Fuerza Popular en el poder, los maestros de la Escuela de Educación Superior Pedagógica Pública Monterrico en el limbo: la deuda educativa que el Congreso puede saldar.

Los docentes de la EESPP Monterrico, a pesar de la existencia de la ley, no perciben el aumento prometido en la Ley 32148.


Por Leonardo Serrano Zapata

Hay una forma muy peruana de reformar: con fanfarria legislativa, discursos de altura y decretos que huelen a grandeza. El problema no está en la promesa. Está en lo que ocurre después, cuando el Estado debe honrarla y descubre, convenientemente, que no tiene prisa.

Eso es exactamente lo que ocurre hoy con los docentes de la Escuela de Educación Superior Pedagógica Pública Monterrico. Una historia pequeña, dicen algunos. Una historia de maestros que forman maestros y que, sin embargo, el propio Estado se niega a reconocer plenamente.

Todo comenzó con la Ley N.° 30512, esa reforma que transformó los institutos pedagógicos en Escuelas de Educación Superior con rango equivalente al universitario. El Estado elevó las exigencias: investigación, licenciamiento, acreditación, grados de bachiller. El discurso fue impecable. Pero en algún pasillo del Ministerio, alguien decidió que elevar las instituciones no implicaba, necesariamente, elevar a quienes las sostenían. Así nació una de las paradojas más ilustrativas de nuestra burocracia contemporánea: docentes con obligaciones universitarias y sin remuneraciones universitarias.

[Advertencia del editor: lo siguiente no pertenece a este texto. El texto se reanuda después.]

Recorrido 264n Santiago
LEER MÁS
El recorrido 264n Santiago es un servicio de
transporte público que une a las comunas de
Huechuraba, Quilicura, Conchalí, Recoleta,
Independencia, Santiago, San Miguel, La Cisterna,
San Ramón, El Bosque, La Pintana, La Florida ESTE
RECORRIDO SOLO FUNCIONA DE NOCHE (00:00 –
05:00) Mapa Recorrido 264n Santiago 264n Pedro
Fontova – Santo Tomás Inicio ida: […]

El Decreto Supremo N.° 010-2017-MINEDU perfeccionó ese limbo al crear una carrera pública especial, diferente a la universitaria. Una categoría propia, sí, pero inferior en beneficios. Como si la dignidad del trabajo intelectual se midiera no por lo que se hace, sino por el casillero burocrático donde el Estado decide colocarte.

Luego llegó la Ley N.° 32148 con su numeral 2.2, que prometió una remuneración mensual equivalente para los docentes de la EESPP Monterrico y la protección de que ningún docente ganaría menos que antes. Sonó a justicia. Sonó a reparación. Pero las leyes en el Perú tienen una peculiaridad: necesitan reglamentos, decretos, normas complementarias y voluntad política para convertirse en realidad. Y es precisamente ahí donde el Ministerio de Educación y el de Economía muestran su talento más refinado: la parálisis estratégica. El arte de aprobar sin ejecutar. De prometer sin cumplir.

En abril de 2026, la ministra anunció el aumento de remuneraciones para los docentes de institutos y escuelas pedagógicas. El Decreto Supremo N.° 047-2026-EF lo hizo parcialmente posible. Parcialmente. Porque los efectos previstos en el numeral 2.2 respecto de los docentes de Monterrico, particularmente el cálculo del diferencial y la compensación extraordinaria transitoria, siguen sin norma complementaria que los haga operativos. El Estado, en su generosidad característica, reconoció el problema y no lo resolvió.

Mientras tanto, el Congreso avanza con paso lateral. El 12 de mayo, la Comisión de Educación aprobó con 21 votos el dictamen que dispone la categorización extraordinaria de los docentes nombrados de Monterrico, incorporándolos a la segunda y tercera categoría según sus años de servicio. Un paso real. Pero un paso que no reemplaza la deuda remunerativa pendiente. Categorizar sin remunerar es, otra vez, la lógica del símbolo sobre la sustancia.

La solución existe y no es un secreto de Estado: modificar la Ley 30512, establecer una homologación progresiva o crear un régimen especial con remuneraciones equivalentes al sistema universitario. Lo que falta es la decisión política.

Bolívar escribió en 1829 que América estaba atrapada entre líderes ensimismados en sus apetitos y pueblos para quienes la república no significó nada. Dos siglos después, los docentes que forman a los futuros maestros del Perú podrían suscribir esa carta con amarga familiaridad. La república les prometió reconocimiento. Les entregó un dictamen sin prioridad en el pleno, con el mensaje implícito de siempre: quizás en el próximo parlamento.

Salvo que muestren una actitud más decidida en el parlamento presidido por Fernando Rospigliosi —de Fuerza Popular, agrupación que hoy disputa la segunda vuelta presidencial con Keiko Fujimori— en favor de los docentes, no solo de Monterrico.